▸ **EXERCISE**
With nothing left out, give the data back exactly.

▸ **RECORD EXCERPTS**
· · · · · · ·

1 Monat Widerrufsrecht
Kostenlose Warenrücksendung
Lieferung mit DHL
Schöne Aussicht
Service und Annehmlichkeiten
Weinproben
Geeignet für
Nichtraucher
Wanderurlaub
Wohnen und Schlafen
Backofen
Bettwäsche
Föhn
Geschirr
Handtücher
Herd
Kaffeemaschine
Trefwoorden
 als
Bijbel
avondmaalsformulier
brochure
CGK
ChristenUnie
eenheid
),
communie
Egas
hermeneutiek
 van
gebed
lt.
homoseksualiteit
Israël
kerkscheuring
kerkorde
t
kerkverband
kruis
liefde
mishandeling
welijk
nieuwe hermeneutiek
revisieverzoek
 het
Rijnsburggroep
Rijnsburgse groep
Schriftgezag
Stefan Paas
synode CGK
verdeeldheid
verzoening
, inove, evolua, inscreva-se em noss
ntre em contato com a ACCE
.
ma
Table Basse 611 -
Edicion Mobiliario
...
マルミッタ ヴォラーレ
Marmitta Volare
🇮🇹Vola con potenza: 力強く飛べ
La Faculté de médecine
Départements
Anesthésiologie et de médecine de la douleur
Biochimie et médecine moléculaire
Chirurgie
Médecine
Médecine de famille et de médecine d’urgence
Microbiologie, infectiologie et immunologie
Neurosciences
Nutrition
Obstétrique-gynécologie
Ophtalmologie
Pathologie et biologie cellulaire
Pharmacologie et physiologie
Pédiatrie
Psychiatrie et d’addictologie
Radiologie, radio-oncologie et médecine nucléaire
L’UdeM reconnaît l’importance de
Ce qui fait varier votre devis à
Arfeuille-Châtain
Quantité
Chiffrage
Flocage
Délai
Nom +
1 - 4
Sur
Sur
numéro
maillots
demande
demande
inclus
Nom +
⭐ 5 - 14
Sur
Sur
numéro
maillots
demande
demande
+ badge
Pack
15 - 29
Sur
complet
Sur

· · · · · · ·

▸ **SOLUTION**
1 Monat Widerrufsrecht
Kostenlose Warenrücksendung
Lieferung mit DHL
Schöne Aussicht
Service und Annehmlichkeiten
Weinproben
Geeignet für
Nichtraucher
Wanderurlaub
Wohnen und Schlafen
Backofen
Bettwäsche
Föhn
Geschirr
Handtücher
Herd
Kaffeemaschine
Trefwoorden
 als
Bijbel
avondmaalsformulier
brochure
CGK
ChristenUnie
eenheid
),
communie
Egas
hermeneutiek
 van
gebed
lt.
homoseksualiteit
Israël
kerkscheuring
kerkorde
t
kerkverband
kruis
liefde
mishandeling
welijk
nieuwe hermeneutiek
revisieverzoek
 het
Rijnsburggroep
Rijnsburgse groep
Schriftgezag
Stefan Paas
synode CGK
verdeeldheid
verzoening
, inove, evolua, inscreva-se em noss
ntre em contato com a ACCE
.
ma
Table Basse 611 -
Edicion Mobiliario
...
マルミッタ ヴォラーレ
Marmitta Volare
🇮🇹Vola con potenza: 力強く飛べ
La Faculté de médecine
Départements
Anesthésiologie et de médecine de la douleur
Biochimie et médecine moléculaire
Chirurgie
Médecine
Médecine de famille et de médecine d’urgence
Microbiologie, infectiologie et immunologie
Neurosciences
Nutrition
Obstétrique-gynécologie
Ophtalmologie
Pathologie et biologie cellulaire
Pharmacologie et physiologie
Pédiatrie
Psychiatrie et d’addictologie
Radiologie, radio-oncologie et médecine nucléaire
L’UdeM reconnaît l’importance de
Ce qui fait varier votre devis à
Arfeuille-Châtain
Quantité
Chiffrage
Flocage
Délai
Nom +
1 - 4
Sur
Sur
numéro
maillots
demande
demande
inclus
Nom +
⭐ 5 - 14
Sur
Sur
numéro
maillots
demande
demande
+ badge
Pack
15 - 29
Sur
complet
Sur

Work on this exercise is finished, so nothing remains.